Hosted annually by the charity Transplant Sport UK (TSUK) and sponsored by Westfield Health, the Games attract hundreds of athletes from across the UK – all of whom have undergone a live saving transplant – to compete in a variety of sporting events.
The Sheffield team - Paul Morton, Melissa Slaney, Robert Raynor, Bridgetta Greenway, Michael Lord, Darren Lath and David Lilley - have all been in training for the best part of a year in preparation for the event.
Taking place in NewcastleGateshead from 30 July - 2 August 2015, the British Transplant Games began over 35 years ago. Athletes take part in a wide range of sports and activities including swimming, squash, basketball, 10 pin bowling, cycling, fishing and golf.
The aim of the Games is to raise awareness of the need for more people to sign up to the NHS Organ Donor Register.

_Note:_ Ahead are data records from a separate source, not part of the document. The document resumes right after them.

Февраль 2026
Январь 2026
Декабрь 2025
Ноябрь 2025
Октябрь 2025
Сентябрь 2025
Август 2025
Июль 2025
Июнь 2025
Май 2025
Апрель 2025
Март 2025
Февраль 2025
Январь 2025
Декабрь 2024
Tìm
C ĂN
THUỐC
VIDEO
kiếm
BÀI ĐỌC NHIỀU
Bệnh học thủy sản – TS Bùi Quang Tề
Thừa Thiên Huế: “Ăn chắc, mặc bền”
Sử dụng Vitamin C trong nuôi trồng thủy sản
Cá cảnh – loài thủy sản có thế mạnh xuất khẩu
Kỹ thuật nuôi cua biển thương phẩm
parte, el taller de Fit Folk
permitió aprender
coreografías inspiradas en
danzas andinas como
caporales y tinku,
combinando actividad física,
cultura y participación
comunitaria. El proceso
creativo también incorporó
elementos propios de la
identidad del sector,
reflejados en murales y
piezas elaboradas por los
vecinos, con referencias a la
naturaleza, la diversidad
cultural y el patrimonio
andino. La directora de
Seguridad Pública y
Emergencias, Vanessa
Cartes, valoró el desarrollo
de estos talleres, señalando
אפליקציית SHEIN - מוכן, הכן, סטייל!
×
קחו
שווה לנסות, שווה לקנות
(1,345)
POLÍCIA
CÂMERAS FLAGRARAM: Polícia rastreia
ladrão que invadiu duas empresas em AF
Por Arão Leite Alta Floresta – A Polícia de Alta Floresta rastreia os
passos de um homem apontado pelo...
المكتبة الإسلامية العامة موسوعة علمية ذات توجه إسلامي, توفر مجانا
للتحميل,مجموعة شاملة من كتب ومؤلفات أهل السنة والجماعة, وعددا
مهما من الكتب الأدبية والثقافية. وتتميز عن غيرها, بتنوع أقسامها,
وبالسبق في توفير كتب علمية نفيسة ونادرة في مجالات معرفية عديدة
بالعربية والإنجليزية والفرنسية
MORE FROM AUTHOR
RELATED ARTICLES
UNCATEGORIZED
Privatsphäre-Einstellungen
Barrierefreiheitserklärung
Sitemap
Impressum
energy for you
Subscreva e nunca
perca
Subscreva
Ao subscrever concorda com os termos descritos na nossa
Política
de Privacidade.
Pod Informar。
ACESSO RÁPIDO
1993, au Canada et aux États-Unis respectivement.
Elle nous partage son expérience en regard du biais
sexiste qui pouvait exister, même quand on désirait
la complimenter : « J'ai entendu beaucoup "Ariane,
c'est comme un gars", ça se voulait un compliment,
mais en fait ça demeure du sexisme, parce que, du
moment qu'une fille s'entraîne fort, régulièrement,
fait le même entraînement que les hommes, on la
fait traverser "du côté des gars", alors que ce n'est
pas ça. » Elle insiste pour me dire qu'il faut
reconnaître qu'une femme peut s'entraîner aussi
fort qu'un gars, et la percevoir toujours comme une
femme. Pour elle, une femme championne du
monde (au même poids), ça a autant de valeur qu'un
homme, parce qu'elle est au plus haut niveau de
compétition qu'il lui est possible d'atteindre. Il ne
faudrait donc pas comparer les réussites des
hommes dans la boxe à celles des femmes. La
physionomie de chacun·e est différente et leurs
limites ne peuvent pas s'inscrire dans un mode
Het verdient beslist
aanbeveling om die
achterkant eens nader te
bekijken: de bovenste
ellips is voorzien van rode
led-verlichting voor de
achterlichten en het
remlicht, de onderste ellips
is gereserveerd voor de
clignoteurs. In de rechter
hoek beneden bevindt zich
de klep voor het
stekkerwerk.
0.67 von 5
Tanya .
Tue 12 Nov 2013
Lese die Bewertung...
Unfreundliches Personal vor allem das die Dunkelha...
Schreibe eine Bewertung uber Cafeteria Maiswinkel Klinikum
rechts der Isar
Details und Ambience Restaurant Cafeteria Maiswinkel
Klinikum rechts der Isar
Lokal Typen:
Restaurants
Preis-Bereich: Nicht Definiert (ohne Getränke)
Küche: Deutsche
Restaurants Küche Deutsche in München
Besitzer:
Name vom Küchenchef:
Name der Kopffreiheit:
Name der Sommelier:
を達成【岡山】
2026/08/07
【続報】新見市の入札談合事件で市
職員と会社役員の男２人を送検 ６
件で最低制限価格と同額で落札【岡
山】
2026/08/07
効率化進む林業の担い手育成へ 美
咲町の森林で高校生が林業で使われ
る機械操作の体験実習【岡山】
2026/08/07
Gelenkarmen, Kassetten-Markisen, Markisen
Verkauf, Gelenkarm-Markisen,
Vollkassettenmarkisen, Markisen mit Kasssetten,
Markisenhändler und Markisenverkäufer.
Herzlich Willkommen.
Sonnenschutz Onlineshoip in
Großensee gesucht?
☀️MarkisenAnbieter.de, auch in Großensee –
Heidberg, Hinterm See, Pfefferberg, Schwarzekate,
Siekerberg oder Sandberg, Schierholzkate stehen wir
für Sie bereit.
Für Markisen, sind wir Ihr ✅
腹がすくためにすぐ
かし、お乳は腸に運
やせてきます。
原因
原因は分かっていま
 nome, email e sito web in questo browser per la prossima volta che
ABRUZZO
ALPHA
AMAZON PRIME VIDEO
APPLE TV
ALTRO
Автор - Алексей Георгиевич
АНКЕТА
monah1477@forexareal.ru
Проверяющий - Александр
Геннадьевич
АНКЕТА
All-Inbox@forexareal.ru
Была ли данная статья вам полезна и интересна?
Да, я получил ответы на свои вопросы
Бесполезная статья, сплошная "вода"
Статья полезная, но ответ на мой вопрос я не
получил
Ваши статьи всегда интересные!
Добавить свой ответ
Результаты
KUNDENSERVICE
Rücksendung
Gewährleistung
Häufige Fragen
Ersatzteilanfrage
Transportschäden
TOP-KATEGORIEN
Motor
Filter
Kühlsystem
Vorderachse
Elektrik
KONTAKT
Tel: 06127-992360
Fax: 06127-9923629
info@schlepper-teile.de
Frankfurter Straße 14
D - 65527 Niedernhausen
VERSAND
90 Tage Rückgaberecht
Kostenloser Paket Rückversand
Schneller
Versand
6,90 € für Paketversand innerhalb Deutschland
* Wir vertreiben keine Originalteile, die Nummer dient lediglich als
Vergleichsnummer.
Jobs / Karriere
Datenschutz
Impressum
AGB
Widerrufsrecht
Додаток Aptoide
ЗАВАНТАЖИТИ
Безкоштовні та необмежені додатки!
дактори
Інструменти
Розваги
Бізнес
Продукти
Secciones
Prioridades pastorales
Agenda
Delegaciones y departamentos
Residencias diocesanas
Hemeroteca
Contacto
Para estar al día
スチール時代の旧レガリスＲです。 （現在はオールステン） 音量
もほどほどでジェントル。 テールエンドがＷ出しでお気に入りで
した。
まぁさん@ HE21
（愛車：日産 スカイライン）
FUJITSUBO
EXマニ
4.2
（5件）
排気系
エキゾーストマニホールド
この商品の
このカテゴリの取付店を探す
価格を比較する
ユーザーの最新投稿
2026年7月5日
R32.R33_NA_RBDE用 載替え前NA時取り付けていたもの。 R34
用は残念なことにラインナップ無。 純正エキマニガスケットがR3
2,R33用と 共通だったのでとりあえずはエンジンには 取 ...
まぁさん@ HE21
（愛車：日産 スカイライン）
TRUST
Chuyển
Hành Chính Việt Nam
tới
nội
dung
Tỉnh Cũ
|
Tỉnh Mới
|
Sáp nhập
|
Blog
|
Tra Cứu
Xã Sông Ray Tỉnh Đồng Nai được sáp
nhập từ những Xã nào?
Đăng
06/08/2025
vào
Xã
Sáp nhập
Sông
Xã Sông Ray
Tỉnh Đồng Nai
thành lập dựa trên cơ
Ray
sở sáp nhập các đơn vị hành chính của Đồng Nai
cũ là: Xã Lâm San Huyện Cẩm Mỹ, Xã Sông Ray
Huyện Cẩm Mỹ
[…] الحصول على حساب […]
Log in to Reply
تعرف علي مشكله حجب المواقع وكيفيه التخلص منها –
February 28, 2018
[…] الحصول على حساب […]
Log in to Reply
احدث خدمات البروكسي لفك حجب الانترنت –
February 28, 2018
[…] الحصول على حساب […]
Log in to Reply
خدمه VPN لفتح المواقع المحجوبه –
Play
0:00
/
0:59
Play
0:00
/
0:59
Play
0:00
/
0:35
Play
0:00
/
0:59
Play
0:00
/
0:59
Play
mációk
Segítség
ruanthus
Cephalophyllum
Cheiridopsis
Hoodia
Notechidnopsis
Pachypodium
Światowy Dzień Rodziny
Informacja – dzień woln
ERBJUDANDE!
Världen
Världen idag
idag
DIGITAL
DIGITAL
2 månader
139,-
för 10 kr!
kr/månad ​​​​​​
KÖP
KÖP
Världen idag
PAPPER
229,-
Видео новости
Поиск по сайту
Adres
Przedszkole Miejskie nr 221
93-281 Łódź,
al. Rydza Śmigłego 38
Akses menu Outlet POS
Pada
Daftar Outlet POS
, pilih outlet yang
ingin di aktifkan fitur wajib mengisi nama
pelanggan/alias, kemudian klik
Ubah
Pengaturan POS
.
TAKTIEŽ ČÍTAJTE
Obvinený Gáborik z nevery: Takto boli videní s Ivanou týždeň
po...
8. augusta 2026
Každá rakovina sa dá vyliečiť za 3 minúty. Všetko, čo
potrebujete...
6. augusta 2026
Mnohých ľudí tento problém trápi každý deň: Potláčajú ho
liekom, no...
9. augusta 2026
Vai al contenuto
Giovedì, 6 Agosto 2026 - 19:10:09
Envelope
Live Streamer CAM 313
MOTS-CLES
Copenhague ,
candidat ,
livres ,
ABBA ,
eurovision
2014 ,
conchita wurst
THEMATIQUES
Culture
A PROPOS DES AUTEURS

Charlotte Morton, Sheffield Team Manager, said “With around 7,000 people in the UK estimated to be waiting for an organ transplant, and three people dying each day while waiting to find a match, there is still a desperate need for more people to sign up to the NHS Organ Donor Register.
“The Westfield Health British Transplant Games are the perfect way to raise awareness, and to thank those who have already donated and their families.”
“The event is also an inspiring way to demonstrate the benefits of transplantation and encourage transplant patients to regain fitness.”
“We’re now on the count down to the competition and the Sheffield team have been training really hard. We definitely have a good chance of coming away with a few medals this year and I’m proud of everyone for their outstanding commitment to the training programme.”
Our Chairman Graham Moore commented: “Westfield Health has been a strong supporter of the British Transplant Games for many years now.”
“The Games prove that transplant patients can lead a normal and active life again after their operation, and we’re pleased to be able to help spread that message.”
“We’re really looking forward to what is set to be a magnificent event, and we wish the Sheffield team and everyone taking part in the Games the very best of luck.”